Task description = The data must be transcribed exactly, with no line missing.

##### Records for the task

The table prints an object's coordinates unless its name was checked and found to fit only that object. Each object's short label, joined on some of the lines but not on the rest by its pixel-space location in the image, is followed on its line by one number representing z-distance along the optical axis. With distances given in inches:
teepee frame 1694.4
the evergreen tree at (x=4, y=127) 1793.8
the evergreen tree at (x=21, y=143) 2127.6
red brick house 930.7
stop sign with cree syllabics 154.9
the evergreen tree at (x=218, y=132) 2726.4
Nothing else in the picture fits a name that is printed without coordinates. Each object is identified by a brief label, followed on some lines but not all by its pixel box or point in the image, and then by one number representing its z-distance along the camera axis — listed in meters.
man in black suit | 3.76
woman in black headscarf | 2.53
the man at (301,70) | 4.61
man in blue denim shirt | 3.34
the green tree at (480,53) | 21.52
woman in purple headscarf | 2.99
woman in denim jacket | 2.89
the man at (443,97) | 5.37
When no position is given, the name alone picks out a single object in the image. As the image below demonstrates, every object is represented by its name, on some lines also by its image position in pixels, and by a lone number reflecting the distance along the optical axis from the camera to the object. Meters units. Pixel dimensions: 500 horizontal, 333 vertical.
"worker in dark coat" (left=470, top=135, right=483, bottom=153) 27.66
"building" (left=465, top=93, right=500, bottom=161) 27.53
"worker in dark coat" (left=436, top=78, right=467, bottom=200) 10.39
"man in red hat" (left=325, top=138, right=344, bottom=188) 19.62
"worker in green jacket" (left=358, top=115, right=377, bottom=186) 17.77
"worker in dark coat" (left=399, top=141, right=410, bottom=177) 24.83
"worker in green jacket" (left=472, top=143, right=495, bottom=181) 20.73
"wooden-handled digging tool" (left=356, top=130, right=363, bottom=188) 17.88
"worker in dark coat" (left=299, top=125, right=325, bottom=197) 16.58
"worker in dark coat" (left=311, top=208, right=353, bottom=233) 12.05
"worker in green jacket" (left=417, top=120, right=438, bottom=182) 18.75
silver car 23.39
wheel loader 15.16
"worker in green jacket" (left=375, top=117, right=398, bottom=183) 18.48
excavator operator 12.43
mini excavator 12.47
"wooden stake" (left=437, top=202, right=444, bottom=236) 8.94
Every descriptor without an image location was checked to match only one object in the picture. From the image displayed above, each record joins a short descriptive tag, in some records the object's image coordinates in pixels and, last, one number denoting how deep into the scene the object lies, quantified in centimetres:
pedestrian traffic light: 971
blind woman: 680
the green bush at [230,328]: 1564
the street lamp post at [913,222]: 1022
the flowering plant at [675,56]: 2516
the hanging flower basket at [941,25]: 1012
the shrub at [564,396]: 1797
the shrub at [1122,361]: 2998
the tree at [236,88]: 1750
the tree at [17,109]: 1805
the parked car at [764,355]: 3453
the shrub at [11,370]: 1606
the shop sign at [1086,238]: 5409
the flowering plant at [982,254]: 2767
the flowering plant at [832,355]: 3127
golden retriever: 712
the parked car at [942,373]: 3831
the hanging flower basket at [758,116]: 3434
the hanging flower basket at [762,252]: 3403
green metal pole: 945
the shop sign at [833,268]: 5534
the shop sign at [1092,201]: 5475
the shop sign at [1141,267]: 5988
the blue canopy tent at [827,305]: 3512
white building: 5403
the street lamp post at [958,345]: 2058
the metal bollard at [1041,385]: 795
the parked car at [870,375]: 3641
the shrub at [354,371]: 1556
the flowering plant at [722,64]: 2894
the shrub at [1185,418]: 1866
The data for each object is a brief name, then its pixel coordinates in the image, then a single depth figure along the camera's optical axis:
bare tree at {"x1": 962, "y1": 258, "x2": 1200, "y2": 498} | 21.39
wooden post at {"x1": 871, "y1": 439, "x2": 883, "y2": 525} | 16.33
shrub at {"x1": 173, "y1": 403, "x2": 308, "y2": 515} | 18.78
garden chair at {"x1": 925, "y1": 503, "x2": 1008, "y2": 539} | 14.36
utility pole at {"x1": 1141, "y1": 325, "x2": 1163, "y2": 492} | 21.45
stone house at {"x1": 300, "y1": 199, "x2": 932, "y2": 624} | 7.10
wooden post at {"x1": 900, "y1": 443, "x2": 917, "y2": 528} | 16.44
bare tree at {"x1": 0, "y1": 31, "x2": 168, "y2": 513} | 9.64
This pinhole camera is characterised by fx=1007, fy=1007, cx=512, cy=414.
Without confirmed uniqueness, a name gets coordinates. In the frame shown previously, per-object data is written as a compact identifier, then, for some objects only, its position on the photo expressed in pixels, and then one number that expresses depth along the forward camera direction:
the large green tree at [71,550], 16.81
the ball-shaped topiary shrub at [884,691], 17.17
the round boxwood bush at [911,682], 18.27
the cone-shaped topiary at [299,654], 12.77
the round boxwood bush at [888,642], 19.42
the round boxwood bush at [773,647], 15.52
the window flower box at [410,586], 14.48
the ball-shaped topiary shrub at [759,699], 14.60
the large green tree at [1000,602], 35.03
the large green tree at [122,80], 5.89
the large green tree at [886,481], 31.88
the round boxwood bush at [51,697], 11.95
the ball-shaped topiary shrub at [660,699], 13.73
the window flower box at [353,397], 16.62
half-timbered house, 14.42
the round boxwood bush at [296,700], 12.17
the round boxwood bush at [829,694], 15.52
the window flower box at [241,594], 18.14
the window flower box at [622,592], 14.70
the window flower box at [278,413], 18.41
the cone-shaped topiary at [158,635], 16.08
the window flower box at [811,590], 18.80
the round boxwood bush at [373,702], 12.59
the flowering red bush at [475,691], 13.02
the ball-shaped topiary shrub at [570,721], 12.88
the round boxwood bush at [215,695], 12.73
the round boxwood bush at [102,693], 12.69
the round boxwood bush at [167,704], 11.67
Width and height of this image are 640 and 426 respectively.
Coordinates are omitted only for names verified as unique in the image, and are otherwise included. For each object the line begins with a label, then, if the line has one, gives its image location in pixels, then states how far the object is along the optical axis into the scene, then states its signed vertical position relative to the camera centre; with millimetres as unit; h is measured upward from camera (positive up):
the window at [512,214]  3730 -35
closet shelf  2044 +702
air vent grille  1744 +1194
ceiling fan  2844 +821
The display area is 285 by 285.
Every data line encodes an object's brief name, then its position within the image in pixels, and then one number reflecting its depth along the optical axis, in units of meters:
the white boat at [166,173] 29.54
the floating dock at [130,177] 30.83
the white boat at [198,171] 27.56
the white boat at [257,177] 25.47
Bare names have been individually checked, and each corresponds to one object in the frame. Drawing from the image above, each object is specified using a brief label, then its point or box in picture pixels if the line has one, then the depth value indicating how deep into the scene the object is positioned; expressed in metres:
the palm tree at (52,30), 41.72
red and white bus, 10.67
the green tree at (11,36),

##########

Completed exercise =
The table prints an object's coordinates unless its name was checked and found to fit only that object. Each object's short label, joined on some of the lines but not on the rest by its pixel-space location in the image, is followed on its line by one number representing z-distance along the optical axis. With distances given in inches:
teepee frame 1694.4
the evergreen tree at (x=4, y=127) 1793.8
the evergreen tree at (x=21, y=143) 2127.6
red brick house 930.7
stop sign with cree syllabics 154.9
the evergreen tree at (x=218, y=132) 2726.4
Nothing else in the picture fits a name that is printed without coordinates. Each object is identified by a brief label, followed on some lines but not all by its pixel box or point in the image, and then by one number representing its z-distance along the camera axis — listed in meters.
man in black suit | 3.76
woman in black headscarf | 2.53
the man at (301,70) | 4.61
man in blue denim shirt | 3.34
the green tree at (480,53) | 21.52
woman in purple headscarf | 2.99
woman in denim jacket | 2.89
the man at (443,97) | 5.37
When no position is given, the name alone picks out a single object in the image. As the image below demonstrates, every object is represented by its name, on some lines also by its image position in pixels, and by a lone number reflecting the distance along the optical axis from the camera to the object. Meters units. Pixel dimensions: 500 horizontal, 333 vertical.
"worker in dark coat" (left=470, top=135, right=483, bottom=153) 27.66
"building" (left=465, top=93, right=500, bottom=161) 27.53
"worker in dark coat" (left=436, top=78, right=467, bottom=200) 10.39
"man in red hat" (left=325, top=138, right=344, bottom=188) 19.62
"worker in green jacket" (left=358, top=115, right=377, bottom=186) 17.77
"worker in dark coat" (left=399, top=141, right=410, bottom=177) 24.83
"worker in green jacket" (left=472, top=143, right=495, bottom=181) 20.73
"wooden-handled digging tool" (left=356, top=130, right=363, bottom=188) 17.88
"worker in dark coat" (left=299, top=125, right=325, bottom=197) 16.58
"worker in dark coat" (left=311, top=208, right=353, bottom=233) 12.05
"worker in green jacket" (left=417, top=120, right=438, bottom=182) 18.75
silver car 23.39
wheel loader 15.16
"worker in green jacket" (left=375, top=117, right=398, bottom=183) 18.48
excavator operator 12.43
mini excavator 12.47
"wooden stake" (left=437, top=202, right=444, bottom=236) 8.94
Every descriptor without an image location was checked to match only one object in the picture. From the image displayed above, each record joins a short descriptive tag, in some records the object's image coordinates in pixels and, last, one number denoting how deep into the scene the object lies, quantified in centimetres:
pedestrian traffic light: 971
blind woman: 680
the green bush at [230,328]: 1564
the street lamp post at [913,222]: 1022
the flowering plant at [675,56]: 2516
the hanging flower basket at [941,25]: 1012
the shrub at [564,396]: 1797
the shrub at [1122,361]: 2998
the tree at [236,88]: 1750
the tree at [17,109]: 1805
the parked car at [764,355]: 3453
the shrub at [11,370]: 1606
the shop sign at [1086,238]: 5409
the flowering plant at [982,254]: 2767
the flowering plant at [832,355]: 3127
golden retriever: 712
the parked car at [942,373]: 3831
the hanging flower basket at [758,116]: 3434
the hanging flower basket at [762,252]: 3403
green metal pole: 945
the shop sign at [833,268]: 5534
the shop sign at [1092,201]: 5475
the shop sign at [1141,267]: 5988
the blue canopy tent at [827,305]: 3512
white building: 5403
the street lamp post at [958,345]: 2058
the metal bollard at [1041,385]: 795
the parked car at [870,375]: 3641
the shrub at [354,371]: 1556
the flowering plant at [722,64]: 2894
the shrub at [1185,418]: 1866
The data for each object is a brief name, then its pixel coordinates in the image, then a single depth figure along the camera's optical axis:
bare tree at {"x1": 962, "y1": 258, "x2": 1200, "y2": 498} | 21.39
wooden post at {"x1": 871, "y1": 439, "x2": 883, "y2": 525} | 16.33
shrub at {"x1": 173, "y1": 403, "x2": 308, "y2": 515} | 18.78
garden chair at {"x1": 925, "y1": 503, "x2": 1008, "y2": 539} | 14.36
utility pole at {"x1": 1141, "y1": 325, "x2": 1163, "y2": 492} | 21.45
stone house at {"x1": 300, "y1": 199, "x2": 932, "y2": 624} | 7.10
wooden post at {"x1": 900, "y1": 443, "x2": 917, "y2": 528} | 16.44
bare tree at {"x1": 0, "y1": 31, "x2": 168, "y2": 513} | 9.64
This pinhole camera is characterised by fx=1007, fy=1007, cx=512, cy=414.
Without confirmed uniqueness, a name gets coordinates. In the frame shown previously, per-object data is written as a compact identifier, then, for some objects only, its position on the photo expressed in pixels, and then one number that expresses depth along the forward camera direction:
the large green tree at [71,550], 16.81
the ball-shaped topiary shrub at [884,691], 17.17
the round boxwood bush at [911,682], 18.27
the cone-shaped topiary at [299,654], 12.77
the round boxwood bush at [888,642], 19.42
the round boxwood bush at [773,647], 15.52
the window flower box at [410,586], 14.48
the ball-shaped topiary shrub at [759,699], 14.60
the large green tree at [1000,602], 35.03
the large green tree at [122,80], 5.89
the large green tree at [886,481], 31.88
the round boxwood bush at [51,697], 11.95
the ball-shaped topiary shrub at [660,699], 13.73
the window flower box at [353,397], 16.62
half-timbered house, 14.42
the round boxwood bush at [296,700], 12.17
the round boxwood bush at [829,694], 15.52
the window flower box at [241,594], 18.14
the window flower box at [622,592], 14.70
the window flower box at [278,413], 18.41
the cone-shaped topiary at [158,635], 16.08
the window flower box at [811,590], 18.80
the round boxwood bush at [373,702], 12.59
the flowering red bush at [475,691], 13.02
the ball-shaped topiary shrub at [570,721], 12.88
the round boxwood bush at [215,695], 12.73
the round boxwood bush at [102,693], 12.69
the round boxwood bush at [167,704], 11.67
Width and height of this image are 640 and 426 respectively.
Coordinates are omitted only for names verified as unique in the image, and are otherwise included. For each object the line begins with a label, then, if the line has one, gives its image location in pixels, then states how far the object is along the optical axis into the scene, then states its signed vertical position relative to the camera centre; with millimetres as unit; h is measured upward from camera (positive up):
the window at [512,214]  3730 -35
closet shelf  2044 +702
air vent grille  1744 +1194
ceiling fan  2844 +821
The display area is 285 by 285.
Every data line encodes an object's brief name, then its position within the image in pixels, and then one number reflecting its depth along the optical axis, in units of meters:
the white boat at [166,173] 29.54
the floating dock at [130,177] 30.83
the white boat at [198,171] 27.56
the white boat at [257,177] 25.47
Bare names have been individually checked, and each corresponds to one object in the frame. Drawing from the image above, each object is specified using a brief label, then its point or box in picture pixels if the line has one, then the depth value indicating how deep into the scene the object is positioned; expressed in metres:
the palm tree at (52,30), 41.72
red and white bus, 10.67
the green tree at (11,36),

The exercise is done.